→ **Dataset entries**
+---+

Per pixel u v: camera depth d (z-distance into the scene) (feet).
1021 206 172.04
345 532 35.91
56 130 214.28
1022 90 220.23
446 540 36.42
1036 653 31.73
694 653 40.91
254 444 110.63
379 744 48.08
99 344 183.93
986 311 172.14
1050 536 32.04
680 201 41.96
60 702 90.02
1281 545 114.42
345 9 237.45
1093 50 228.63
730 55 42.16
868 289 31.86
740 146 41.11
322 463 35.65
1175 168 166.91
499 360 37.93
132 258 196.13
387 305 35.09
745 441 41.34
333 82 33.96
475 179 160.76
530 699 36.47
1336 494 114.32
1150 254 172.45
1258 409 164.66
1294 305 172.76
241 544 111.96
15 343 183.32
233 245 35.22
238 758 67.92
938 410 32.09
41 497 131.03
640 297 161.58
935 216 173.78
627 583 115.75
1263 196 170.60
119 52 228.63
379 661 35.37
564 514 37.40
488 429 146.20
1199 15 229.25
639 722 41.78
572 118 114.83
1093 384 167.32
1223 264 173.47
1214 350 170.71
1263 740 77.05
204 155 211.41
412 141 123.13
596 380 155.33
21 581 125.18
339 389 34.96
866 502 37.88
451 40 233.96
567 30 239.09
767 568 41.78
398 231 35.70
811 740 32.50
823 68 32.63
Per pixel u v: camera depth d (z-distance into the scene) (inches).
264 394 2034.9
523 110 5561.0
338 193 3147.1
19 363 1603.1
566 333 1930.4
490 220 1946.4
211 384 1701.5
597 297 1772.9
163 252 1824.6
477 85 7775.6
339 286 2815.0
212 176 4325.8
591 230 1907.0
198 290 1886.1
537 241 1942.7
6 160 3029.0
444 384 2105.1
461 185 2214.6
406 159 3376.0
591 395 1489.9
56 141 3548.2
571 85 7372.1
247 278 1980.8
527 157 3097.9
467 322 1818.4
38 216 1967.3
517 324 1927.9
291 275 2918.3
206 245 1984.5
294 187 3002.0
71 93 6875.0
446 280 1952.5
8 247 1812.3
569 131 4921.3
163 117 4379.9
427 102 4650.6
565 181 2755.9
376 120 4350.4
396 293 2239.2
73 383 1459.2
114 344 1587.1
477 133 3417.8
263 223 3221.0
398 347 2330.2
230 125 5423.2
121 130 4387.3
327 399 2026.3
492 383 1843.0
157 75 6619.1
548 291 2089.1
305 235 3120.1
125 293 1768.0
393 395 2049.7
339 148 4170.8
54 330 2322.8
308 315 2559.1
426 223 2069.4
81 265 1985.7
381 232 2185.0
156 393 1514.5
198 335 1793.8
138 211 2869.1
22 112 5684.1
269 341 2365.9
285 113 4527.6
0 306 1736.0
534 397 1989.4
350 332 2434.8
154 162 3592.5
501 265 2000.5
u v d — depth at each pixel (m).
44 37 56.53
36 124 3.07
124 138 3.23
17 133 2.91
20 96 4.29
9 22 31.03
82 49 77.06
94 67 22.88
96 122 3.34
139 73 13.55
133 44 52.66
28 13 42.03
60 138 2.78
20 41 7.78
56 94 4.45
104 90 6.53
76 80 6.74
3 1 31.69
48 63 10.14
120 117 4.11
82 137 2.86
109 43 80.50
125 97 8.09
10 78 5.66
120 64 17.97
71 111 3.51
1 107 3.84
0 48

+---+

→ **The task**
The records above need to be retyped in full, exactly as they stand.

→ **Response to this task**
Per pixel u v: camera depth d (z-distance into the scene) (feet).
1021 206 172.04
345 532 35.91
56 130 214.28
1022 90 220.23
446 540 36.42
1036 653 31.73
694 653 40.91
254 444 110.63
379 744 48.08
99 344 183.93
986 311 172.14
1050 536 32.04
680 201 41.96
60 702 90.02
1281 545 114.42
345 9 237.45
1093 50 228.63
730 55 42.16
868 289 31.86
740 146 41.11
322 463 35.65
1175 168 166.91
499 360 37.93
132 258 196.13
387 305 35.09
745 441 41.34
333 82 33.96
475 179 160.76
530 699 36.47
1336 494 114.32
1150 254 172.45
1258 409 164.66
1294 305 172.76
241 544 111.96
15 343 183.32
233 245 35.22
238 758 67.92
938 410 32.09
41 497 131.03
640 297 161.58
935 216 173.78
627 583 115.75
1263 196 170.60
119 52 228.63
379 661 35.37
564 514 37.40
488 429 146.20
1199 15 229.25
639 722 41.78
572 118 114.83
1093 384 167.32
1223 264 173.47
1214 350 170.71
1263 740 77.05
204 155 211.41
412 141 123.13
596 380 155.33
21 581 125.18
339 389 34.96
866 502 37.88
451 40 233.96
567 30 239.09
767 568 41.78
398 231 35.70
811 740 32.50
823 68 32.63
Per pixel u v: camera depth d (z-distance into the scene) (inches).
264 394 2034.9
523 110 5561.0
338 193 3147.1
19 363 1603.1
566 333 1930.4
490 220 1946.4
211 384 1701.5
597 297 1772.9
163 252 1824.6
477 85 7775.6
339 286 2815.0
212 176 4325.8
591 230 1907.0
198 290 1886.1
537 241 1942.7
6 160 3029.0
444 384 2105.1
461 185 2214.6
406 159 3376.0
591 395 1489.9
56 141 3548.2
571 85 7372.1
247 278 1980.8
527 157 3097.9
467 322 1818.4
38 216 1967.3
517 324 1927.9
291 275 2918.3
206 245 1984.5
294 187 3002.0
71 93 6875.0
446 280 1952.5
8 247 1812.3
569 131 4921.3
163 117 4379.9
427 102 4650.6
565 181 2755.9
376 120 4350.4
396 293 2239.2
73 383 1459.2
114 344 1587.1
477 133 3417.8
263 223 3221.0
398 347 2330.2
230 125 5423.2
121 130 4387.3
327 399 2026.3
492 383 1843.0
157 75 6619.1
548 291 2089.1
305 235 3120.1
125 293 1768.0
393 395 2049.7
339 148 4170.8
54 330 2322.8
308 315 2559.1
426 223 2069.4
81 265 1985.7
381 232 2185.0
156 393 1514.5
198 335 1793.8
138 211 2869.1
22 112 5684.1
269 341 2365.9
285 113 4527.6
0 306 1736.0
534 397 1989.4
350 332 2434.8
154 162 3592.5
501 265 2000.5
u v d — depth at each pixel (m).
44 37 56.53
36 124 3.07
124 138 3.23
17 133 2.91
20 96 4.29
9 22 31.03
82 49 77.06
94 67 22.88
96 122 3.34
139 73 13.55
133 44 52.66
28 13 42.03
60 138 2.78
20 41 7.78
56 94 4.45
104 90 6.53
76 80 6.74
3 1 31.69
48 63 10.14
120 117 4.11
82 137 2.86
109 43 80.50
125 97 8.09
10 78 5.66
120 64 17.97
71 111 3.51
1 107 3.84
0 48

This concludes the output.